> [EXERCISE INSTRUCTIONS]: Determine how many lines in the records below contain "start", then state that number alone.

# # # # # # #

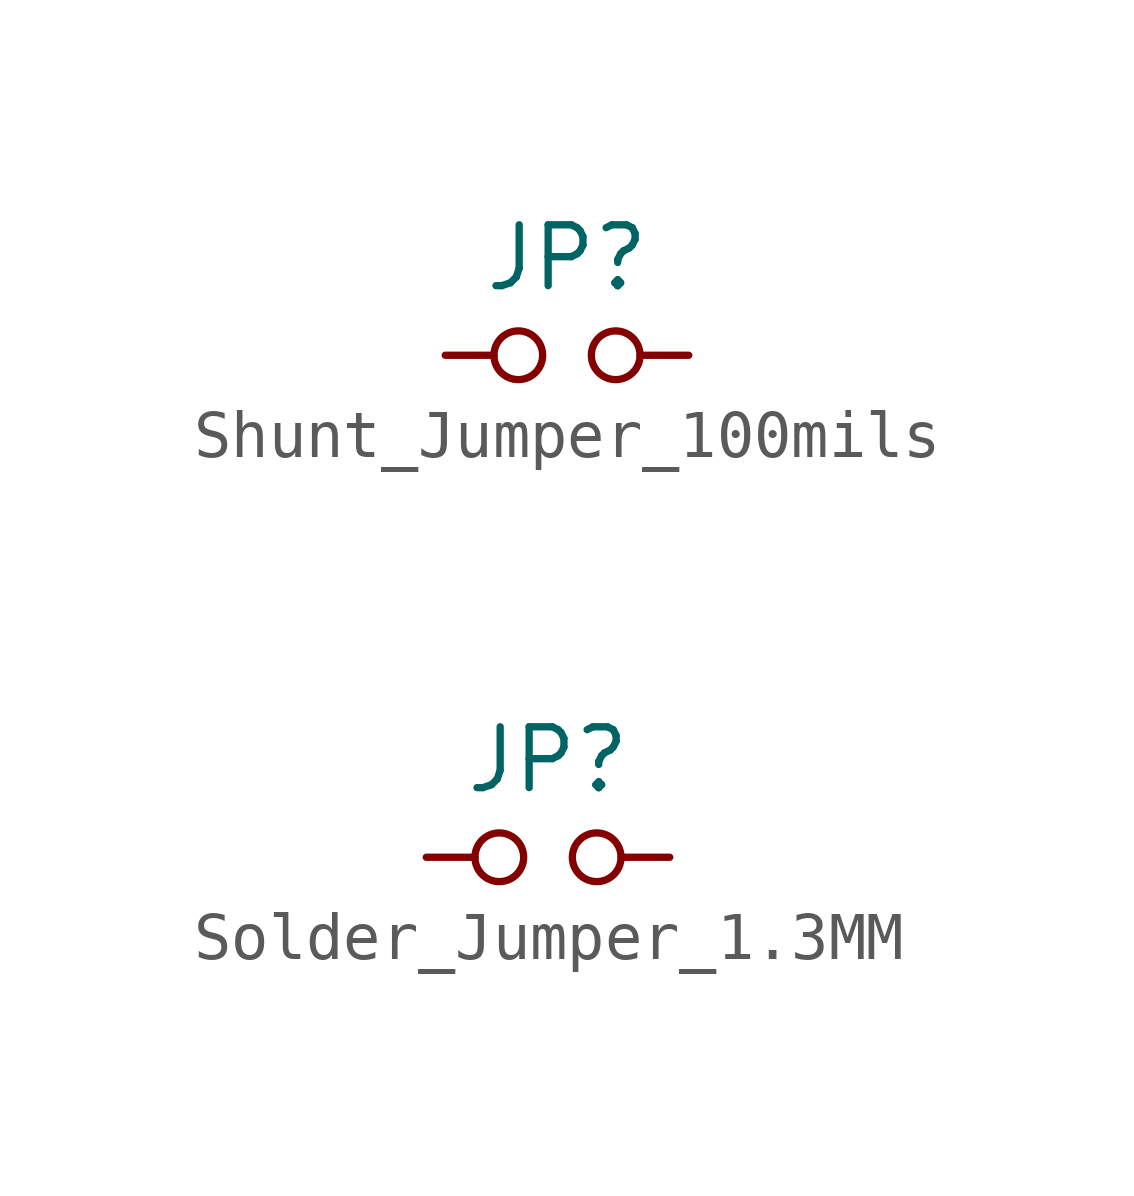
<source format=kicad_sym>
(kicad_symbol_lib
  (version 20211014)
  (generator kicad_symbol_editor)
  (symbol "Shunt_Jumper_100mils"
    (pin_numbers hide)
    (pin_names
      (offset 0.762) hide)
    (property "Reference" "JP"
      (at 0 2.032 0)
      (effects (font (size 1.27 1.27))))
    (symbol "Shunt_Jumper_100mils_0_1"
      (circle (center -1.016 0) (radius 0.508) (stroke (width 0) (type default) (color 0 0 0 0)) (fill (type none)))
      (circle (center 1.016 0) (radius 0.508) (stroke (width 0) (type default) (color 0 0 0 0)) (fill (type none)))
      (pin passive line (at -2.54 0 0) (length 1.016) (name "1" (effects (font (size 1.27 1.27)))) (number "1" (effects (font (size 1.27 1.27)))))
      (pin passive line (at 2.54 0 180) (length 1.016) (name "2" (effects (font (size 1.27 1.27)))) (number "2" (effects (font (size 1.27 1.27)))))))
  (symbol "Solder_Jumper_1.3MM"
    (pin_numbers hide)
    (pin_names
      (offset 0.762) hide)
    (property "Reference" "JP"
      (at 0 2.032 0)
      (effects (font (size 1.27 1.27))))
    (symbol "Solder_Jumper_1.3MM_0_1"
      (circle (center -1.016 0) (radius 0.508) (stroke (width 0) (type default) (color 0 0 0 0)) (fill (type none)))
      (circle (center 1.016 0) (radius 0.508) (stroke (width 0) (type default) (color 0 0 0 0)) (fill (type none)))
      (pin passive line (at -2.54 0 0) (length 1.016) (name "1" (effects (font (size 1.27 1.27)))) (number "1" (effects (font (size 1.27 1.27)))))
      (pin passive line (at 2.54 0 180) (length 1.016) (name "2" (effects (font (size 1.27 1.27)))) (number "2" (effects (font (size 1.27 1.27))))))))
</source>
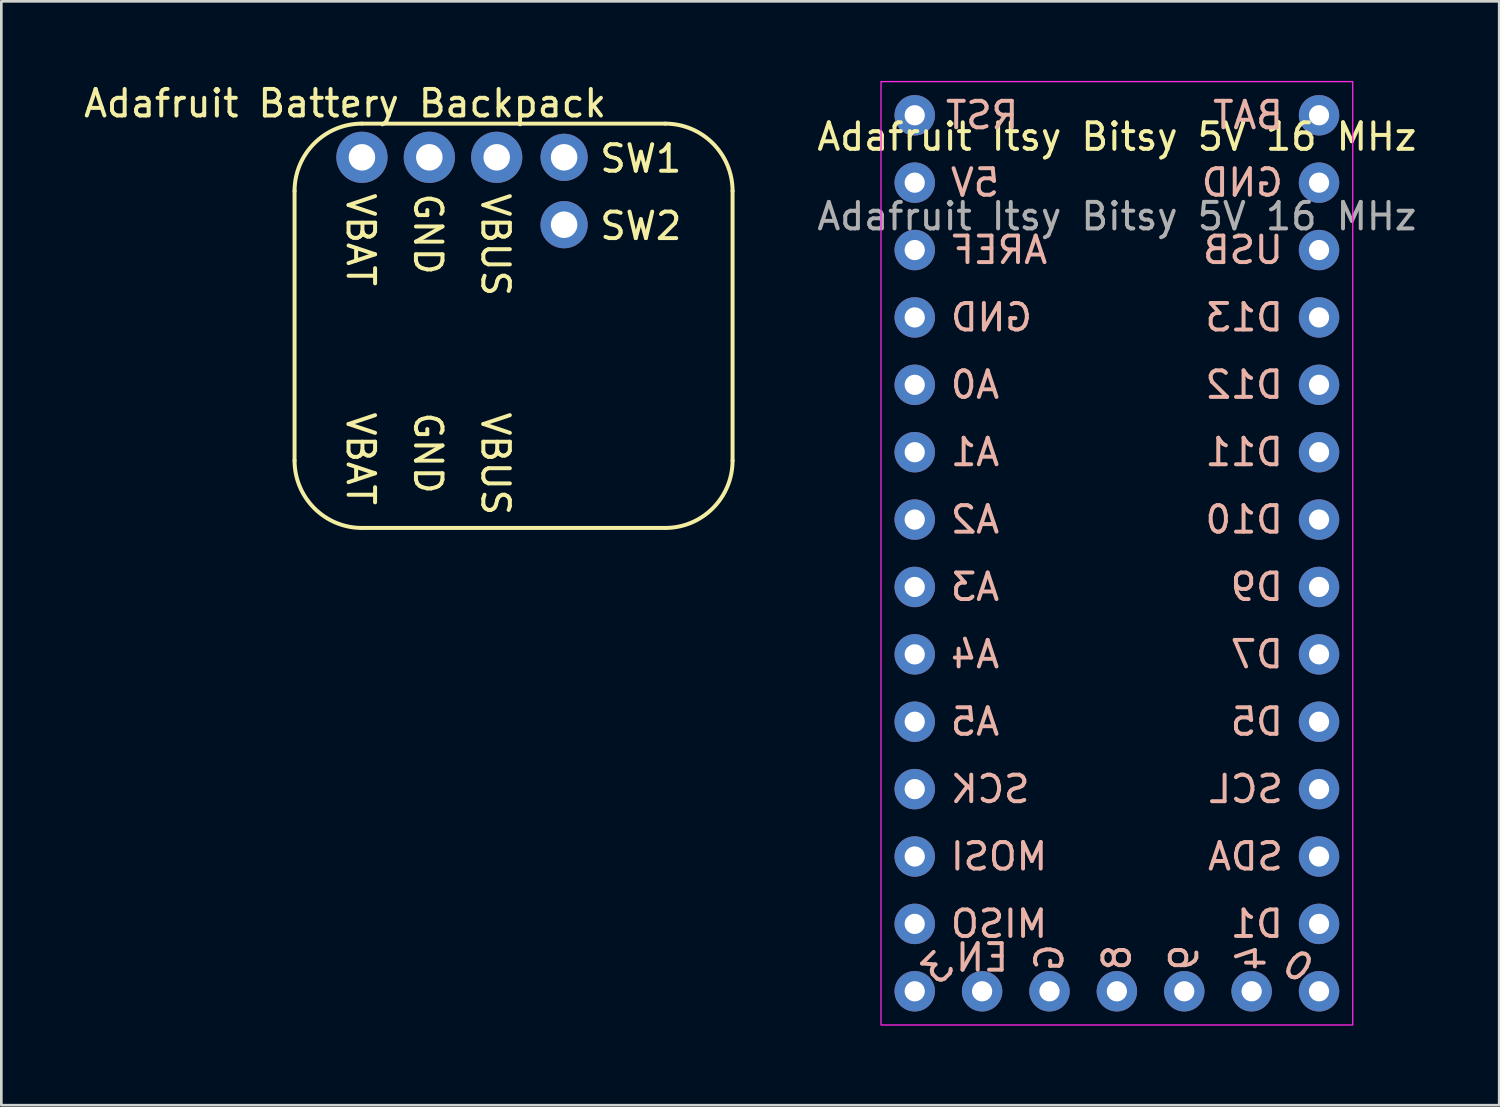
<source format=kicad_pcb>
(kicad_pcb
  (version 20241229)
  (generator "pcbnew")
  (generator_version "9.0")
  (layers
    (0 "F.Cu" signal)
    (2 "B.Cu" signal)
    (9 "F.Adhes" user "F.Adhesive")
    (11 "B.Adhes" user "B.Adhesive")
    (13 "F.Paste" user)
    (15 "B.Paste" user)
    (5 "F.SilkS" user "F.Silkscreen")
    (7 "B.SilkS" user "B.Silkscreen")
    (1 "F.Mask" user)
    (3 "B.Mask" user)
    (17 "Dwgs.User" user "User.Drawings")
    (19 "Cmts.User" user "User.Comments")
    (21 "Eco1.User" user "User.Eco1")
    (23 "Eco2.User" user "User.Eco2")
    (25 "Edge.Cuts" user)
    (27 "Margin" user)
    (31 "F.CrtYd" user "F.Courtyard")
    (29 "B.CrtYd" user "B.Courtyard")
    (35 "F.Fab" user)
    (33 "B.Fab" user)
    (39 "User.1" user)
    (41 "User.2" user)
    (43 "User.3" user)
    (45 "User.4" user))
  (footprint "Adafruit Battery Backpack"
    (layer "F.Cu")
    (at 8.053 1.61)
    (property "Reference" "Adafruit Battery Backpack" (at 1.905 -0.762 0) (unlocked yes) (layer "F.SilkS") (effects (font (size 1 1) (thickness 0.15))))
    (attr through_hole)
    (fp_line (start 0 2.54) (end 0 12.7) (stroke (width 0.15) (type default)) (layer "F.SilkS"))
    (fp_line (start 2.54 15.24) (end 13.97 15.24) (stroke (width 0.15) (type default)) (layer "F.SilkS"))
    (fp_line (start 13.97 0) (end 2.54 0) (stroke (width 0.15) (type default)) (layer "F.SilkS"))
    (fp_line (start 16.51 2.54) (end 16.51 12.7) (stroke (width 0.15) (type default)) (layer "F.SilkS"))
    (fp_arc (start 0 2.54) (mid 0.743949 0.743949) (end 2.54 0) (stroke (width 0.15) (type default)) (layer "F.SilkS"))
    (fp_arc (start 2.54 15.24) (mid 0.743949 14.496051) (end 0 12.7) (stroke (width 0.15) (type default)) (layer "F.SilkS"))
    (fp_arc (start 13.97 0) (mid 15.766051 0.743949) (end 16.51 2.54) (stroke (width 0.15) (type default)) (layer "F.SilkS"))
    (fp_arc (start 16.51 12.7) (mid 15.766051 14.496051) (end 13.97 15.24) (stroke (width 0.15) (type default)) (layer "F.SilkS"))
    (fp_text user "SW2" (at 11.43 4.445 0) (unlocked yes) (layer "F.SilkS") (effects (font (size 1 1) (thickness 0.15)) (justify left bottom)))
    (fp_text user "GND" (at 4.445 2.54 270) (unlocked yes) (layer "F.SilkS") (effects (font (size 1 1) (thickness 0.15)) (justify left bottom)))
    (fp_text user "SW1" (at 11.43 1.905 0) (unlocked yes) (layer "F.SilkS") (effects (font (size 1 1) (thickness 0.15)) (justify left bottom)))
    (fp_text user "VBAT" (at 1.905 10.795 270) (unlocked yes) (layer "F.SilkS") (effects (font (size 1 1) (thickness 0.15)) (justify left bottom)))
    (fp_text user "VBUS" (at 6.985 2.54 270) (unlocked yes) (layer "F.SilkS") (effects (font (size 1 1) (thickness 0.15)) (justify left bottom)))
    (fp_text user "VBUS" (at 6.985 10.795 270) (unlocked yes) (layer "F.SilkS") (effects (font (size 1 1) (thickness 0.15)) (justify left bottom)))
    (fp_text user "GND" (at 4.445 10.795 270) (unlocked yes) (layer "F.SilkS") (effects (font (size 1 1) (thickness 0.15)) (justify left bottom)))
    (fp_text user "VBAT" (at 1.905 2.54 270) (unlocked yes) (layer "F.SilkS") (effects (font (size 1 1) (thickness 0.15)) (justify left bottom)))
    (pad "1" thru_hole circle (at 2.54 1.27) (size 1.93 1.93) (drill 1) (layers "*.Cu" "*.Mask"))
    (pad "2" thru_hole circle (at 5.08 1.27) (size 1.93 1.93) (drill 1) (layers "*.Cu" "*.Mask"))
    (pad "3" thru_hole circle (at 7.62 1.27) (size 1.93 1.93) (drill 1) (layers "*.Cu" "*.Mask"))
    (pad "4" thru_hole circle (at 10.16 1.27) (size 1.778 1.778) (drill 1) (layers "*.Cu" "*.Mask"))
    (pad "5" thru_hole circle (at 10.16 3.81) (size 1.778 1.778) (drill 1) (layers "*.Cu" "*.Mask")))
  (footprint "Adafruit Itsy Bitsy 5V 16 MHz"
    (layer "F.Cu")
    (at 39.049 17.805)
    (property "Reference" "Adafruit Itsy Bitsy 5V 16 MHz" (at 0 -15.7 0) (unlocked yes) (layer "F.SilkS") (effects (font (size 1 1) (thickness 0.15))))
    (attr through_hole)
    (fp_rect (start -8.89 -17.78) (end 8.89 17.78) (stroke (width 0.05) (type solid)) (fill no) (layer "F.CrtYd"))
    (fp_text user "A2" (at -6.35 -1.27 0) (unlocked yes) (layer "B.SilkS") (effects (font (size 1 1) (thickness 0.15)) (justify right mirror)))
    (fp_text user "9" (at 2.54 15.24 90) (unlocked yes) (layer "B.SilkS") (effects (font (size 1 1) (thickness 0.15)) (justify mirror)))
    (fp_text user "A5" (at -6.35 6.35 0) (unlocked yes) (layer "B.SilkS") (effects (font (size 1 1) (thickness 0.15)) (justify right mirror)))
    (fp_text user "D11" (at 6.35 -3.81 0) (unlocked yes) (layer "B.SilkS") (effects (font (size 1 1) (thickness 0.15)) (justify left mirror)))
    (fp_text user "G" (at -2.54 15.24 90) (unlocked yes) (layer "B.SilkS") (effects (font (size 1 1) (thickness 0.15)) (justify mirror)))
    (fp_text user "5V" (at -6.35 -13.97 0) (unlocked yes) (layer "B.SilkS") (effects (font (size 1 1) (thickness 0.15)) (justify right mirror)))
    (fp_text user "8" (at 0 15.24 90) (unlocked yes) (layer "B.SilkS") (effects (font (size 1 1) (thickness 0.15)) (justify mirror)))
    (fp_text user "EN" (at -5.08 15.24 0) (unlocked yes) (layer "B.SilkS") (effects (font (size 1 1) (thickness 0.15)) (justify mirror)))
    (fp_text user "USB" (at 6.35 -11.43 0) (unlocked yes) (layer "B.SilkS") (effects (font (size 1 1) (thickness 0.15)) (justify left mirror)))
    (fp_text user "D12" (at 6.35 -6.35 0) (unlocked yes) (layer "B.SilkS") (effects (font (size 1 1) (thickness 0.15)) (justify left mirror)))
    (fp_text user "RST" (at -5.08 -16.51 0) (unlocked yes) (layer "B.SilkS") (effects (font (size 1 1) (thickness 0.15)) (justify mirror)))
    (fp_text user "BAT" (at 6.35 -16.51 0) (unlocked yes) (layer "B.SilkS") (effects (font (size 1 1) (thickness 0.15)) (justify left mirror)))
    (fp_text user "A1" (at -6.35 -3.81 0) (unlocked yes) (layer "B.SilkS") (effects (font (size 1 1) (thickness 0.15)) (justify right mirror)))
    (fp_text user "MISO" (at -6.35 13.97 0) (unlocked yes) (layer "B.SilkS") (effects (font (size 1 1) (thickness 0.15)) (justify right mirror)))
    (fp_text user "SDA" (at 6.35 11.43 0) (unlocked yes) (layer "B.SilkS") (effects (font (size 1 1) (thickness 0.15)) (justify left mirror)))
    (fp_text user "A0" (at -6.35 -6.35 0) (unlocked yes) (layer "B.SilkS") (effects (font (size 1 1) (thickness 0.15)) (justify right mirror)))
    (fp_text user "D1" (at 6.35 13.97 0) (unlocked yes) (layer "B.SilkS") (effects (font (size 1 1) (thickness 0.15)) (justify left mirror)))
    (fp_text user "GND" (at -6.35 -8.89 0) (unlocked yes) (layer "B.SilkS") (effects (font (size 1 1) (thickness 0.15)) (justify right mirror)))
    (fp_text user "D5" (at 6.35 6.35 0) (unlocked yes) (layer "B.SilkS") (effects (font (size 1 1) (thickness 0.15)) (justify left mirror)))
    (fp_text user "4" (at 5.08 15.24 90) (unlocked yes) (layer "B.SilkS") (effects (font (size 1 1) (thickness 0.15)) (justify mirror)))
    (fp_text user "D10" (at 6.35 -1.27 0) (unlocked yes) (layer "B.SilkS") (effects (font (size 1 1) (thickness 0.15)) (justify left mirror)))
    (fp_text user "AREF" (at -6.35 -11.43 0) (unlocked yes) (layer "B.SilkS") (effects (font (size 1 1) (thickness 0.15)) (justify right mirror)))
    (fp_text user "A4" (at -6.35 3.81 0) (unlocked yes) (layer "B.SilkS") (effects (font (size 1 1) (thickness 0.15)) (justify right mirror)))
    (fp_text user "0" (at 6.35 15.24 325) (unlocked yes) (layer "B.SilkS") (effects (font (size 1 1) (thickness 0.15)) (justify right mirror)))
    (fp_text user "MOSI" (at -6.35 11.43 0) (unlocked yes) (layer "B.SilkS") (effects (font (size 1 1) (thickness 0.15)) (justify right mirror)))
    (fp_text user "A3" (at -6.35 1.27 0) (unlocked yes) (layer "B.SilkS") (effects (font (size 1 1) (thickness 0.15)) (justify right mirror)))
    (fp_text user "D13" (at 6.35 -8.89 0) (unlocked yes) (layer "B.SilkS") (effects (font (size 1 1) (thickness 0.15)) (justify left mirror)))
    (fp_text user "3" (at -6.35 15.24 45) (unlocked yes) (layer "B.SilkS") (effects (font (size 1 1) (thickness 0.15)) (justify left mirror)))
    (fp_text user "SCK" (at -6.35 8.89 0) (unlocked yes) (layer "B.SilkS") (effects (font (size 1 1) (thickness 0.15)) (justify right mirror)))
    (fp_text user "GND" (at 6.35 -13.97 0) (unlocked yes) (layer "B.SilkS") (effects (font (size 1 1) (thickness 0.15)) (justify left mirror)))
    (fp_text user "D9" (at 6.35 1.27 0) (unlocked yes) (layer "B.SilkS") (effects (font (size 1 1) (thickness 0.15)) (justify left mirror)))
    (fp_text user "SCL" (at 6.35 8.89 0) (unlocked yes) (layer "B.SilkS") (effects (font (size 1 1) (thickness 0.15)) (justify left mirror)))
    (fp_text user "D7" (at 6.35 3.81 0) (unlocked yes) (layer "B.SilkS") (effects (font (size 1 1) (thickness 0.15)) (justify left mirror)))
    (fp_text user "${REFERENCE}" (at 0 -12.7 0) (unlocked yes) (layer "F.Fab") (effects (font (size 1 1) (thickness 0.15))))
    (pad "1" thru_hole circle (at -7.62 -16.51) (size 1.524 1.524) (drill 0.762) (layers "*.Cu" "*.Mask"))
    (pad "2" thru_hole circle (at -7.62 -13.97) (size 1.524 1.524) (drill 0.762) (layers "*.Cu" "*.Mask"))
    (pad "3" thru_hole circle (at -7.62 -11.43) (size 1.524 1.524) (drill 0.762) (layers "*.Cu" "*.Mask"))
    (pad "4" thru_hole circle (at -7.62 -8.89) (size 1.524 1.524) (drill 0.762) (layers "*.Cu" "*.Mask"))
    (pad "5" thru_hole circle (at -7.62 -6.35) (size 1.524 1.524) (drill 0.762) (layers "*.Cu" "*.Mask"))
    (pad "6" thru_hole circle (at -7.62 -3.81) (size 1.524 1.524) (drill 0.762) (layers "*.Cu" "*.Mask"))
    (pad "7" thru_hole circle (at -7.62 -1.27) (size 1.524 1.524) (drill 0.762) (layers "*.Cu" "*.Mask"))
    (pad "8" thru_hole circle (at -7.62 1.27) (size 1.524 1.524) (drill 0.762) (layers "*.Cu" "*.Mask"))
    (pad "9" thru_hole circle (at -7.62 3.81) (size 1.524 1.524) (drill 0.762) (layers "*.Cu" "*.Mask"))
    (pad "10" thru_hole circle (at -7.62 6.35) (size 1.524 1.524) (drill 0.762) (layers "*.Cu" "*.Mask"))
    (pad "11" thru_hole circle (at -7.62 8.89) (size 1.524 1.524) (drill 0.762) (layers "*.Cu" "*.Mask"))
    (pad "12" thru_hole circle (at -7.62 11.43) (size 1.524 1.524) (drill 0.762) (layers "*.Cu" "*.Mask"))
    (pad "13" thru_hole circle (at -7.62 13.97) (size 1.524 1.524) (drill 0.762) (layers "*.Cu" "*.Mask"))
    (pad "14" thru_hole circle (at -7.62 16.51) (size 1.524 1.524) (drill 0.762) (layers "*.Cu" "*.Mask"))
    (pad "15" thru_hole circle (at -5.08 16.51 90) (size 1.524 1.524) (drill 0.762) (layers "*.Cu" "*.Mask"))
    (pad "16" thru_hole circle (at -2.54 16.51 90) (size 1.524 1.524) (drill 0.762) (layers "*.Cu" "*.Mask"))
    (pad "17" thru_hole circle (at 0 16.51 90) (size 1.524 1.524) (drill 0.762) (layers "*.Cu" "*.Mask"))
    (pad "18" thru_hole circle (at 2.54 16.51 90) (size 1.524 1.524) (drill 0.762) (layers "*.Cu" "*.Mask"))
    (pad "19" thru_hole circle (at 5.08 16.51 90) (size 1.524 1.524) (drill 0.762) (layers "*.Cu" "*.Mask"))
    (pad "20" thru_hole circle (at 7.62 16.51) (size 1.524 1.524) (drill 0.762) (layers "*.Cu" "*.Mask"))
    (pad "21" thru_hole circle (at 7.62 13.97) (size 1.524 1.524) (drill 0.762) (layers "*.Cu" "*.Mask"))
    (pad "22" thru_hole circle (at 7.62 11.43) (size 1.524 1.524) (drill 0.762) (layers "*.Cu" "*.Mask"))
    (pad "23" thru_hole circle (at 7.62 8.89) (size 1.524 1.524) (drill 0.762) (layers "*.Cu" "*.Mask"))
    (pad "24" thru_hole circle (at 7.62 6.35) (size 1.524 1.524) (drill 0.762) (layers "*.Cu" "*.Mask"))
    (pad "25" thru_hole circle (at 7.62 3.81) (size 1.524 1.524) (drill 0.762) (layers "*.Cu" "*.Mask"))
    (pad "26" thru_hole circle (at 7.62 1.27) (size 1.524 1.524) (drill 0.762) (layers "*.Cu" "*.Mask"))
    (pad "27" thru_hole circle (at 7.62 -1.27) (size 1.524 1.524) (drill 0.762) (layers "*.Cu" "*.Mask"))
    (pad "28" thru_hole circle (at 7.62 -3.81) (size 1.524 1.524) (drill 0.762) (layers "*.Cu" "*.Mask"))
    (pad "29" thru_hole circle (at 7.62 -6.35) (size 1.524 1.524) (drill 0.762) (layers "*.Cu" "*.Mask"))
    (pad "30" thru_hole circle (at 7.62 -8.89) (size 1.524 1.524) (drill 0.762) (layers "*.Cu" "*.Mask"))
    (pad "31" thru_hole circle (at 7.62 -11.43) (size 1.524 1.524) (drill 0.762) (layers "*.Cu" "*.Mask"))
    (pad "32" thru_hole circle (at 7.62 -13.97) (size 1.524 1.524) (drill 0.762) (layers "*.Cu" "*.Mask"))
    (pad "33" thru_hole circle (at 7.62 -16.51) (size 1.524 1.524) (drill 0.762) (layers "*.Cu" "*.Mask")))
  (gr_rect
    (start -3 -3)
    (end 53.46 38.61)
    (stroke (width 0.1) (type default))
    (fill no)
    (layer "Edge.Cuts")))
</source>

# # # # # # #

> [RESULT FOR THIS EXERCISE]: 10